Now, a congressional report has accused the FDA of failing “to follow their own guidance and practices.” Aducanumab was approved despite objections from the FDA’s panel of independent advisers, who did not believe the drug showed clinical benefit.

There was disquiet among many in the medical community at the rapid approval of the drug, as Dr. Porsteinsson told MNT:

“A meaningful number of my colleagues felt that this interaction [between Biogen and the FDA] was too close because of the data that they had to work with that was impaired by the early stop and the conflicting outcomes. In the view of many people, the FDA pulled a fast one.”

It has been proven that both aducanumab and lecanemab clear beta-amyloid plaques from the brains of people with Alzheimer’s disease. However, the issue is whether this leads to clinical improvement in the condition.

Until further trials are completed, there is no evidence of cognitive improvement in people with MCI or early Alzheimer’s who are treated with either drug.

Some participants in the lecanemab CLARITY trial did show a modest clinical response to the drug, with symptoms stablizing, although not improving.

Just before FDA approval of lecanemab, the Alzheimer’s Association commented: “The FDA is widely anticipated to approve lecanemab, which has the strongest evidence to date and will provide patients in the earliest stages of Alzheimer’s more time to participate in daily life and live independently.”

“Indeed,” they said, “there is growing consensus in the scientific and medical communities about the clinical benefits of thorough removal of amyloid from the brain for people living with mild cognitive impairment (MCI) and early-stage Alzheimer’s disease.”

These are not the only new medications for Alzheimer’s disease, as Dr. MacSweeney told MNT: “Currently, there are over 120 different potential new medications, for [Alzheimer’s disease], in clinical trials. […] This impressive pipeline of new medications targets the many different biological processes, which result in [Alzheimer’s disease] and its symptoms.”

“The aim for many of these medications is, through a variety of intermediate mechanisms, to reduce brain cell death, by reducing the abnormally accumulated amyloid or tau proteins, which are characteristically demonstrated in patients with [Alzheimer’s disease],” explained Dr. MacSweeney.

“New symptomatic treatment medications are also in development to boost cognitive function, without affecting the underlying pathology of [Alzheimer’s disease],” she added.

Despite the setbacks and controversies, the future is looking brighter for the treatment of Alzheimer’s disease. The Alzheimer’s Association, for one, is optimistic:

“There is an increasingly robust treatment landscape for Alzheimer’s disease. The progress we’ve seen in not only this class of treatments, but also in the diversification of targets over the past few years, is exciting and provides hope to those impacted by this devastating disease.”

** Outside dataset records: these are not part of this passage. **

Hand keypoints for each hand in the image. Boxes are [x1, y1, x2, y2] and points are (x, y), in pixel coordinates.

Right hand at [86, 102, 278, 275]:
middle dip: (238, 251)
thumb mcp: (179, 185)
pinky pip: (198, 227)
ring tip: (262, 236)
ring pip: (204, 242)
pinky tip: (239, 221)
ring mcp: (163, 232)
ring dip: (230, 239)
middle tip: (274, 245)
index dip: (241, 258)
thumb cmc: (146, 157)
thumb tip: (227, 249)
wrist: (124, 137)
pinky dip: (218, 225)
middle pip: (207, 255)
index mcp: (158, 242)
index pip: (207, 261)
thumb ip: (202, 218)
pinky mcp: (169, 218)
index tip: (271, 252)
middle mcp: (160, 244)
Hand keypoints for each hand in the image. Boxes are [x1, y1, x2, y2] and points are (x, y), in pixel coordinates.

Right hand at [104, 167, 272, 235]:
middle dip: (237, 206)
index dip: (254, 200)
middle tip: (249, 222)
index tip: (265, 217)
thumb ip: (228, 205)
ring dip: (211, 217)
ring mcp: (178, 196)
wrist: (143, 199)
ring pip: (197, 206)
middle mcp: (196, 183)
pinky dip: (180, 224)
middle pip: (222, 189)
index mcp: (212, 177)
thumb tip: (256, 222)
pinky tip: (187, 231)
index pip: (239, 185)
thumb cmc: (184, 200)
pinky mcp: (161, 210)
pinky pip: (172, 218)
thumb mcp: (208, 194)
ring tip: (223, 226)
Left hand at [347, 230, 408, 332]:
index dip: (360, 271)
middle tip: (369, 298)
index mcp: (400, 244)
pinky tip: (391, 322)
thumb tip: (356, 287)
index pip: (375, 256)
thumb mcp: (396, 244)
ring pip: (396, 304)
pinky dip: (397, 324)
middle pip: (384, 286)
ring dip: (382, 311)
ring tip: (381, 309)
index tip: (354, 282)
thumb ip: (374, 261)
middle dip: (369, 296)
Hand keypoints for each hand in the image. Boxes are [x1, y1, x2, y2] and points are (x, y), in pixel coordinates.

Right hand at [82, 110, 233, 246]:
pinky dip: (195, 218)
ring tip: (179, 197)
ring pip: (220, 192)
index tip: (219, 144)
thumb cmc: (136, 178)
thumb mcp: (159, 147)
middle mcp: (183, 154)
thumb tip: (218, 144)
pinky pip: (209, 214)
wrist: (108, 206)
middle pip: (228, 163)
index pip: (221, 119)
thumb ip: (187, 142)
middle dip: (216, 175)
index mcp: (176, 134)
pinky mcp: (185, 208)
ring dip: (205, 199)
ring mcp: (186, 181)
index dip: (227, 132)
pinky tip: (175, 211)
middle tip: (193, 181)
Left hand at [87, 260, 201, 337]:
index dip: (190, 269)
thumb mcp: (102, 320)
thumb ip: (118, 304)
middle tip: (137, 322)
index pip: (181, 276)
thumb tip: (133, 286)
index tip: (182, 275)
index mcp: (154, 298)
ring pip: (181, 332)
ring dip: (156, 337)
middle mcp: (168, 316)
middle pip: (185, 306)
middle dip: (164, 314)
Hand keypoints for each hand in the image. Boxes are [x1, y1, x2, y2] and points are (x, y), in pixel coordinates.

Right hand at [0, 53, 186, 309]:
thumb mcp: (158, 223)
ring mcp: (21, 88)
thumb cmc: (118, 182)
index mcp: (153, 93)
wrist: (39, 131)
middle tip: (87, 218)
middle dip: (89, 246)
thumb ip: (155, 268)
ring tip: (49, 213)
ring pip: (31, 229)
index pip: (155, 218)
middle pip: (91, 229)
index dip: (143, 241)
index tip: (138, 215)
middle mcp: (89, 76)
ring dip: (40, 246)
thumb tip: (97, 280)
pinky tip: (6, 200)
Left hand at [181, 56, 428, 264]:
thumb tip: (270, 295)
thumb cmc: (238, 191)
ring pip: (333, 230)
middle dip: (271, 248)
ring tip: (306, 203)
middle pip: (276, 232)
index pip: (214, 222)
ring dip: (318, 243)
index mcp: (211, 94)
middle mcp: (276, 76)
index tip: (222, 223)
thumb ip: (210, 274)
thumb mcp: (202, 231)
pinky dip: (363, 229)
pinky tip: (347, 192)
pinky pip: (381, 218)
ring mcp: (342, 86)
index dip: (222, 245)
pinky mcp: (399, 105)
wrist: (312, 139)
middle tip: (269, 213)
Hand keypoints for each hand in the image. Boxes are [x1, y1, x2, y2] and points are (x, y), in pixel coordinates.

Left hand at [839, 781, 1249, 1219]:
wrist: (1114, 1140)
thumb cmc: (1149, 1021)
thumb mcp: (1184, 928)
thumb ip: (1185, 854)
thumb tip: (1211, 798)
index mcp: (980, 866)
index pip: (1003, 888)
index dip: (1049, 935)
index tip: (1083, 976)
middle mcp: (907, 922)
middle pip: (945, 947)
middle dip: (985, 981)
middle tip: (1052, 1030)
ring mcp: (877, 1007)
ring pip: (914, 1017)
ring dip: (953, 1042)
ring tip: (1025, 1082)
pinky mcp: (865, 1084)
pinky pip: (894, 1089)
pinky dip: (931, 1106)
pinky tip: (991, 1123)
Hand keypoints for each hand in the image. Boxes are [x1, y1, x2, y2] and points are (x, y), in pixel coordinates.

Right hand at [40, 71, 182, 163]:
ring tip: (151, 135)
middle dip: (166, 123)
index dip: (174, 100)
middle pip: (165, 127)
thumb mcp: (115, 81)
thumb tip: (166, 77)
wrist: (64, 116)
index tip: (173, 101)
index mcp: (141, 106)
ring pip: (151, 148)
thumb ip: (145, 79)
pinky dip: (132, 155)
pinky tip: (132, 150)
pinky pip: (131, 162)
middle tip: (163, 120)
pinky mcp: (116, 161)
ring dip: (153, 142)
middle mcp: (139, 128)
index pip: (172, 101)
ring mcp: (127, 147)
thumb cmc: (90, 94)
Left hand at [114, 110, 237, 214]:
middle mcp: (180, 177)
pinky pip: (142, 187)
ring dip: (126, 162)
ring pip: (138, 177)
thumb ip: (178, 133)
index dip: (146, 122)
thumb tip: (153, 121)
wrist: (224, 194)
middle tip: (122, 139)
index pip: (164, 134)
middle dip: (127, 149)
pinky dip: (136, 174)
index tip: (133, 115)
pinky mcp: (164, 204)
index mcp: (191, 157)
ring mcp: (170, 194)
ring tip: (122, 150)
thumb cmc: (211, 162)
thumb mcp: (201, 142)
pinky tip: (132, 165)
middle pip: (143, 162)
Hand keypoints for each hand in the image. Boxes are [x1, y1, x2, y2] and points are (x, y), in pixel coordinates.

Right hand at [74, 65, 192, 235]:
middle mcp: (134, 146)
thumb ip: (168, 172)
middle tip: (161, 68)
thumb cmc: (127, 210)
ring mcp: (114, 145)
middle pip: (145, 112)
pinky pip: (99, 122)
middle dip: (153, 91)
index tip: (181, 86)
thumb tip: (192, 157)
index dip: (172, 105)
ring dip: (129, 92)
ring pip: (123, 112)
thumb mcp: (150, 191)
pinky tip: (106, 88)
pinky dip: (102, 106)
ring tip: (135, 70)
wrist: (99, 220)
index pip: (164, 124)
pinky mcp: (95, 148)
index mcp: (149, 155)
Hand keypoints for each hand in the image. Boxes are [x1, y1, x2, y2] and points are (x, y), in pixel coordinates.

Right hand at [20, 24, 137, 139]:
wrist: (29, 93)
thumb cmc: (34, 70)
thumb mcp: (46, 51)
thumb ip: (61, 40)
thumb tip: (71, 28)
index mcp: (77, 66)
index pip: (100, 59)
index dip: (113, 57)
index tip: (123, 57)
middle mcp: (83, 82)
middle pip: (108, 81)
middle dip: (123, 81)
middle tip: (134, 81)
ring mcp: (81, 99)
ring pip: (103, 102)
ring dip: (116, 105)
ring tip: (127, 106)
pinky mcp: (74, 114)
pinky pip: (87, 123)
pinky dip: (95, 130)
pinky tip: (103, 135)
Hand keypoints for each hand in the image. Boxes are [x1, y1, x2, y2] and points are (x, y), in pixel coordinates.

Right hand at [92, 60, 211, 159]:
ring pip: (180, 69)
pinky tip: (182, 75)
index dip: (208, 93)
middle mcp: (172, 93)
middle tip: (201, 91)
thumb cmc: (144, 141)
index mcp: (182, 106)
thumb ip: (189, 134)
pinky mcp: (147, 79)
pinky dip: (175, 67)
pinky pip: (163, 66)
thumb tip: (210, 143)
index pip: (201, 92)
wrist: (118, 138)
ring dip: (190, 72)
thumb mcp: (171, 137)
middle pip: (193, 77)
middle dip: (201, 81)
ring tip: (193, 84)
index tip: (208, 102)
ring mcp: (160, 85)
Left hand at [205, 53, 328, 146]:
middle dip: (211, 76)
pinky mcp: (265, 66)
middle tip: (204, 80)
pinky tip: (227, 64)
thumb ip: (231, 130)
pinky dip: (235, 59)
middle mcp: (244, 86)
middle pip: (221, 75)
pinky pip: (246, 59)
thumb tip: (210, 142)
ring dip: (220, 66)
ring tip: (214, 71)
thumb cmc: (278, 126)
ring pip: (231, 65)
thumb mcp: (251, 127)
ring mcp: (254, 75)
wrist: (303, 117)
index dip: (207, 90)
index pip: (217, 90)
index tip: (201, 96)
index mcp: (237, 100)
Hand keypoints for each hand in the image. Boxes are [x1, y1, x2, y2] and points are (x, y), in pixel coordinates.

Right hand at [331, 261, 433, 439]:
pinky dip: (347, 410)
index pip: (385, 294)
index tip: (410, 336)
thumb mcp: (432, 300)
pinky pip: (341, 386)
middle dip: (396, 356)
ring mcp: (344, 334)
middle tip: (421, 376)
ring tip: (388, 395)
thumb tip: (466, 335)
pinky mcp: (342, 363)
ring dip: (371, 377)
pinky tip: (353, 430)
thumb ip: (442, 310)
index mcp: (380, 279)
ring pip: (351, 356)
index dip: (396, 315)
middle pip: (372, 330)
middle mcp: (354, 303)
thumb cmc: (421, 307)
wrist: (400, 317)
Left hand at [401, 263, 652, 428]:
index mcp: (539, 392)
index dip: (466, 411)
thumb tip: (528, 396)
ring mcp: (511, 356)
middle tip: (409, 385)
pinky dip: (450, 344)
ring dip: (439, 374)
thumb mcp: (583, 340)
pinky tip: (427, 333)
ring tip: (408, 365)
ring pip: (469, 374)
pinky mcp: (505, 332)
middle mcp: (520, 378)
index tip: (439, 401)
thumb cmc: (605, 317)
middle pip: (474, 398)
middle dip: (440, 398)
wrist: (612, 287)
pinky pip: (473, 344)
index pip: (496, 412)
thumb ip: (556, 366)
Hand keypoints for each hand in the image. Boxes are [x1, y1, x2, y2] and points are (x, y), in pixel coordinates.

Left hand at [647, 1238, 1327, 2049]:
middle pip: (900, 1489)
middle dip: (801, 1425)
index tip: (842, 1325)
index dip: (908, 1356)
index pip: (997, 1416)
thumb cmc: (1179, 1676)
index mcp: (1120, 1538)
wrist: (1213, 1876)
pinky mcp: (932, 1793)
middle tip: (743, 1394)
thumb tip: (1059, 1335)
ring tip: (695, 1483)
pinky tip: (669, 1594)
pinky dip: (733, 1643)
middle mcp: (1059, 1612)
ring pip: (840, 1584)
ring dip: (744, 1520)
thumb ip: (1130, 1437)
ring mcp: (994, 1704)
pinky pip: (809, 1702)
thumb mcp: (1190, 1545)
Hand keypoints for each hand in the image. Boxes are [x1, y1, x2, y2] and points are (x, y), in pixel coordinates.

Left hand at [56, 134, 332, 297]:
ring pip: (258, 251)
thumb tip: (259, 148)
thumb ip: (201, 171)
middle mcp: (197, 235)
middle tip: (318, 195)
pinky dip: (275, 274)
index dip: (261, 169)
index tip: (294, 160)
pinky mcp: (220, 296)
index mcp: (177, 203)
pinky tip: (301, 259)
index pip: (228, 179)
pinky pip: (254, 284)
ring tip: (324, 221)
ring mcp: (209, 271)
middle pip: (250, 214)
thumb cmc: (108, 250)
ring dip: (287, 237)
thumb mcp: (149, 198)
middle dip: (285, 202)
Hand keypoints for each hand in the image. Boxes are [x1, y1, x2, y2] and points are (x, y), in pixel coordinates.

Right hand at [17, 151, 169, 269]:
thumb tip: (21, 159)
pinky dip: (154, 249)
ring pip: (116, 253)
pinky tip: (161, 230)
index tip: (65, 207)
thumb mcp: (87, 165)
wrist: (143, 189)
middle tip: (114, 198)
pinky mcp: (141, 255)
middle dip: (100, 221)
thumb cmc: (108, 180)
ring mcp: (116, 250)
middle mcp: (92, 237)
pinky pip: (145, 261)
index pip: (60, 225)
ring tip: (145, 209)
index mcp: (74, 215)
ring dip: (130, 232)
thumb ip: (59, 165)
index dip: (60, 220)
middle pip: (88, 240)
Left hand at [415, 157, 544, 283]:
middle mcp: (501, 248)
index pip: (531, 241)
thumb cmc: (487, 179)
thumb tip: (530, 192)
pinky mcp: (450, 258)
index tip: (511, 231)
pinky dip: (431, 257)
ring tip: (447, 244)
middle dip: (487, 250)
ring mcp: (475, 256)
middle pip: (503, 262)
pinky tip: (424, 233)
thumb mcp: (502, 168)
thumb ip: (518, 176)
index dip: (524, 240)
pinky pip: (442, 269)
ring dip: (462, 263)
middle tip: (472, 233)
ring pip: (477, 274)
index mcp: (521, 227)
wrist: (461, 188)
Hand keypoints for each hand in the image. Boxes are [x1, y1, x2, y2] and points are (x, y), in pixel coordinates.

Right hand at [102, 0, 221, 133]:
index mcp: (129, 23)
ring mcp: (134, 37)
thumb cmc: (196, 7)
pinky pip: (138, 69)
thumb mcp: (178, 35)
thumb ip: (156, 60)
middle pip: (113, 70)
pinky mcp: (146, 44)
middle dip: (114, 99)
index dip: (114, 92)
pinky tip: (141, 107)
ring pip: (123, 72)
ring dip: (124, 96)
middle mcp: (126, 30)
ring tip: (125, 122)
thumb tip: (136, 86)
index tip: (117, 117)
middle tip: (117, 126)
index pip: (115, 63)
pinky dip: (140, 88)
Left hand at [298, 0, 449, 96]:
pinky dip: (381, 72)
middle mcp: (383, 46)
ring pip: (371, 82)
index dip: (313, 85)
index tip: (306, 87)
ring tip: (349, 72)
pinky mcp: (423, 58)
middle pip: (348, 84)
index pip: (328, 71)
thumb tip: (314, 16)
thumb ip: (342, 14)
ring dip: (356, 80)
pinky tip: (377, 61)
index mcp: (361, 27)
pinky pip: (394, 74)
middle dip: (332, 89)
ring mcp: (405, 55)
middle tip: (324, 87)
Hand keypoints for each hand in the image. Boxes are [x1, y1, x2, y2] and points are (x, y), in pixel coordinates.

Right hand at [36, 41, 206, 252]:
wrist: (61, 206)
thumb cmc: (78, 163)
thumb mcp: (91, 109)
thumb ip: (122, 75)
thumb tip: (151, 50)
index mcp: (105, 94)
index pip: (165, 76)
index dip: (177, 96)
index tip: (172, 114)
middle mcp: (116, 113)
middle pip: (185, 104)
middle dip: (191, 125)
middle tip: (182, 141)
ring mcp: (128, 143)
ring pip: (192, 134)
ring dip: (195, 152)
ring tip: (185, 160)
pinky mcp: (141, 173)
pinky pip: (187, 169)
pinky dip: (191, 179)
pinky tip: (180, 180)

And Dr. Porsteinsson agreed, while suggesting that the research focus would benefit from being widened: “I think disease-modifying monoclonal antibody treatments against beta-amyloid are a start, but we need to move beyond the ones we see coming up for approval in terms of improved efficacy and/ or safety and tolerability. This can be hMabs targeting the same structure but we also need small molecule oral agents.”

“Furthermore, we need to look beyond amyloid to tau, neuroinflammation, oxidative stress, other neuroprotective pathways, metabolic dysfunction, and non-pharmacological interventions targeting lifestyle, diet, exercise, and concomitant medical illnesses,” he added.